A module for storing key-value pairs in flash with minimal erase cycles.

When a key-value is stored, it overwrites the any old items with the same key.

Basic API:

// Initialize the flash. This can be internal or external
let mut flash = init_flash();
// These are the flash addresses in which the crate will operate.
// The crate will not read, write or erase outside of this range.
let flash_range = 0x1000..0x3000;
// We need to give the crate a buffer to work with.
// It must be big enough to serialize the biggest value of your storage type in,
// rounded up to to word alignment of the flash. Some kinds of internal flash may require
// this buffer to be aligned in RAM as well.
let mut data_buffer = [0; 128];

// We can fetch an item from the flash. We're using `u8` as our key type and `u32` as our value type.
// Nothing is stored in it yet, so it will return None.

assert_eq!(
    fetch_item::<u8, u32, _>(
        &mut flash,
        flash_range.clone(),
        &mut NoCache::new(),
        &mut data_buffer,
        &42,
    ).await.unwrap(),
    None
);

// Now we store an item the flash with key 42.
// Again we make sure we pass the correct key and value types, u8 and u32.
// It is important to do this consistently.

store_item(
    &mut flash,
    flash_range.clone(),
    &mut NoCache::new(),
    &mut data_buffer,
    &42u8,
    &104729u32,
).await.unwrap();

// When we ask for key 42, we now get back a Some with the correct value

assert_eq!(
    fetch_item::<u8, u32, _>(
        &mut flash,
        flash_range.clone(),
        &mut NoCache::new(),
        &mut data_buffer,
        &42,
    ).await.unwrap(),
    Some(104729)
);

Key and value traits

In the previous example we saw we used one key and one value type. It is crucial we use the same key type every time on the same range of flash. This is because the internal items are serialized as [key|value]. A different key type will have a different length and will make all data nonsense.
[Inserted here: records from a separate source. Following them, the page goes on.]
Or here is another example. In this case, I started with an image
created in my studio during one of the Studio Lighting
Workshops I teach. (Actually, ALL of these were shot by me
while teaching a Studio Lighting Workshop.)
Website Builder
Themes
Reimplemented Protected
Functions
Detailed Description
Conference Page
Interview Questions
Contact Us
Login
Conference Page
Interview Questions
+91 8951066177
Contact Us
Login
However, if we have special knowledge about what we store for each key, we are allowed to use different value types.

For example, we can do the following:

1. Store a u32 with key 0
2. Store a custom type ‘Foo’ with key 1
3. Fetch a u32 with key 0
4. Fetch a custom type ‘Foo’ with key 1

It is up to the user to make sure this is done correctly. If done incorrectly, the deserialize function of requested value type will see data it doesn’t expect. In the best case it’ll return an error, in a bad case it’ll give bad invalid data and in the worst case the deserialization code panics. It is worth mentioning that fetch_all_items also requires that all items have the same type. So be careful.

For your convenience there are premade implementations for the Key and Value traits.

Structs

MapItemIter

Iterator which iterates all non-erased & non-corrupted items in the map.

Enums

SerializationError

Error for map value (de)serialization.

Traits

Key

Anything implementing this trait can be used as a key in the map functions.

Value

The trait that defines how map values are serialized and deserialized.

Functions

fetch_all_items

Get an iterator that iterates over all non-erased & non-corrupted items in the map.

fetch_item

Get the last stored value from the flash that is associated with the given key. If no value with the key is found, None is returned.

remove_all_items

Fully remove all stored items. Additional calls to fetch with any key will return None until new items are stored again.

remove_item

Fully remove an item. Additional calls to fetch with the same key will return None until a new one is stored again.

store_item

Store a key-value pair into flash memory. It will overwrite the last value that has the same key. The flash needs to be at least 2 pages long.